YouTube has been working to smooth over alleged DMCA (Digital Millennium Copyright Act) infringement issues over time, using both both filtering technologies and licensing deals, Richard Neff, chair of the intellectual property and technology department at Greenberg Glusker, told the E-Commerce Times. "This fits into that ongoing model." Still, he said, while a byproduct of this sort of deal is to lessen their exposure -- the more content that is licensed, the less infringement risk there is -- that's probably not YouTube's primary motivation.

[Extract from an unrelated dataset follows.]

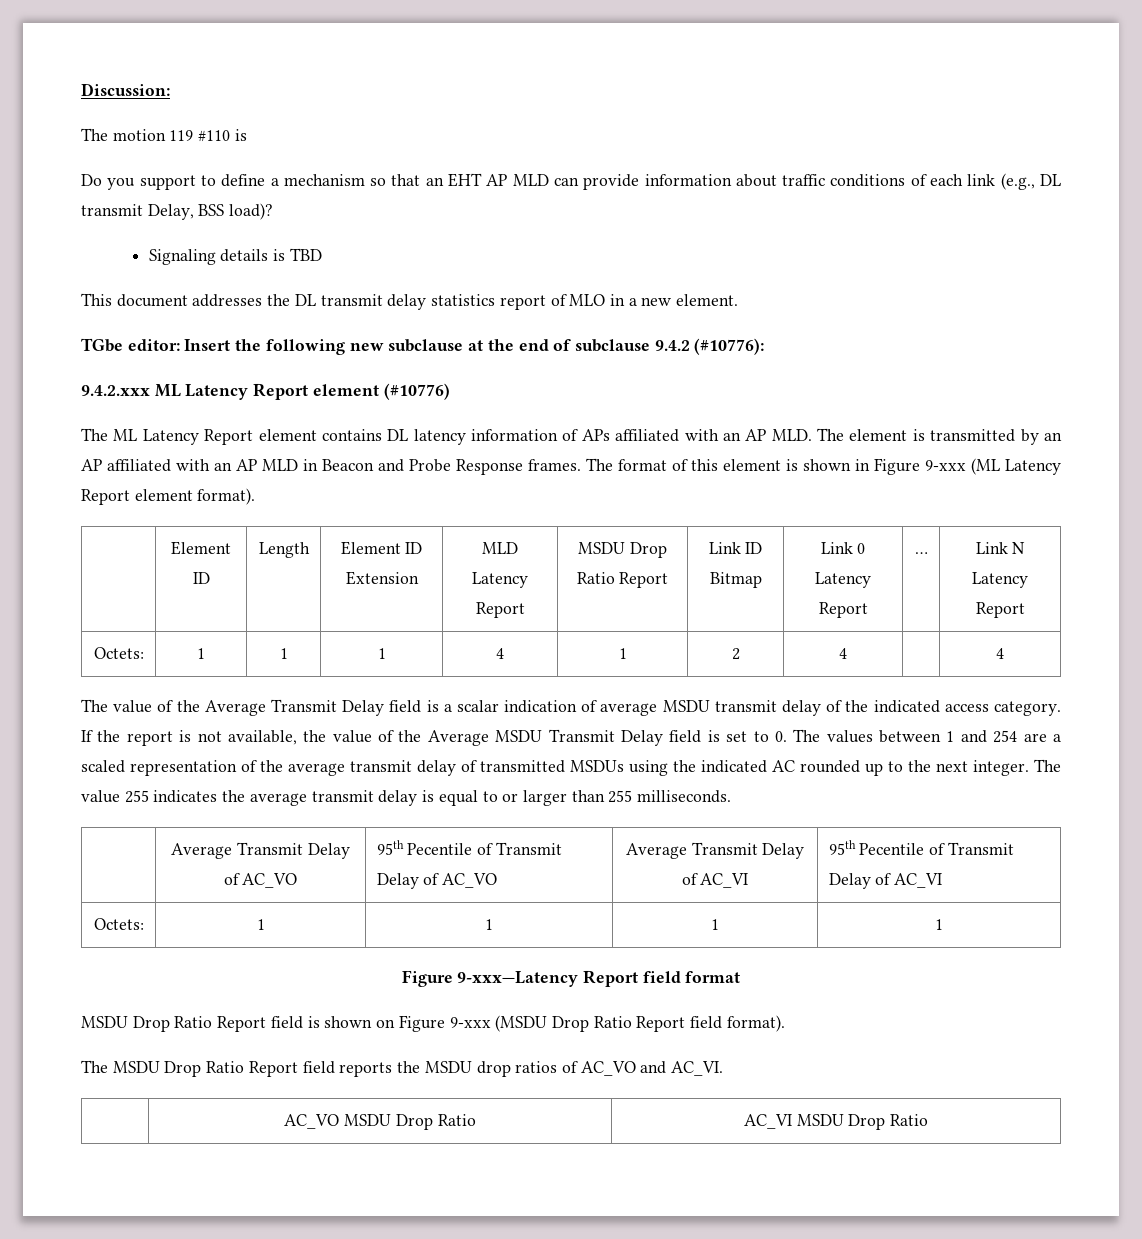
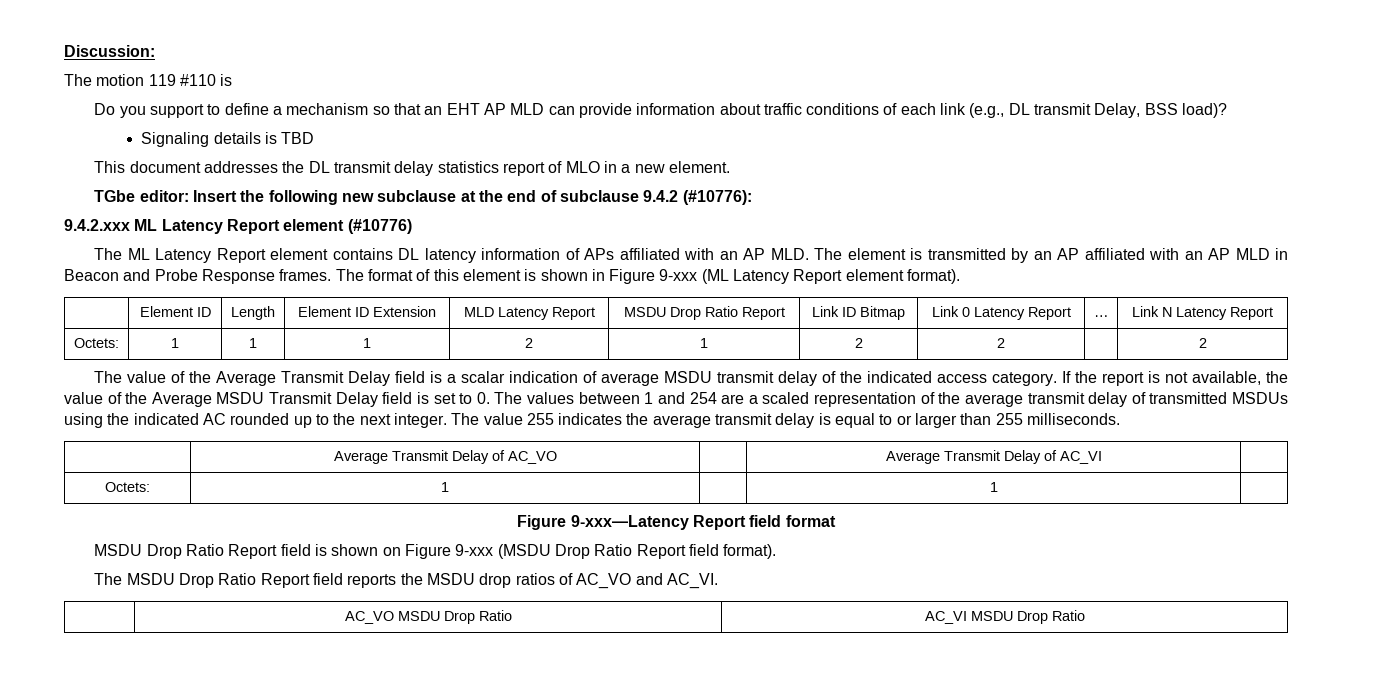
[496,648,504,659] [618,648,627,659] [731,648,740,660] [839,648,847,659] [996,648,1004,659] 4 | 1 | 2 | 4 | | 4 -> [525,338,533,348] [700,338,708,348] [854,338,863,348] [997,338,1005,348] [1198,338,1207,348] 2 | 1 | 2 | 2 | | 2
[376,840,562,855] [376,873,497,889] 95th Pecentile of Transmit Delay of AC_VO -> (557, 457) none
[828,840,1014,855] [828,873,942,889] [93,918,144,930] [256,919,265,930] [485,919,493,930] [711,919,719,930] [935,919,943,930] 95th Pecentile of Transmit Delay of AC_VI // Octets: | 1 | 1 | 1 | 1 -> [105,482,150,492] [441,482,449,492] [989,482,998,492] // Octets: | 1 | | 1 |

Its "primary motivation is to be the dominant content player on the Web through aggressive deals, obtain the most eyeballs from various forms of content in different media, and thereby obtain the most advertising dollars -- and success".

Industry Game Changer

The site's success has the potential to remake related parts of the industry as well, Andrea Belz of Belz Consulting told the E-Commerce Times. "It will be interesting to see if this arrangement changes how artists work with their labels. Will artists decide that they would rather work with UMG in order to increase their visibility on YouTube, especially if there is a link to buy their songs?" Other labels have not had good relationships with YouTube, she noted.

"In addition, will the advertisers work more closely with the artists in product placement? No one does online advertising better than Google, but this could step it up to a new level."

Ultimately, Vevo is another step in the process of labels becoming agents instead of publishers, Belz concluded. "If they don't make creative deals like this one, they will be eliminated as middlemen."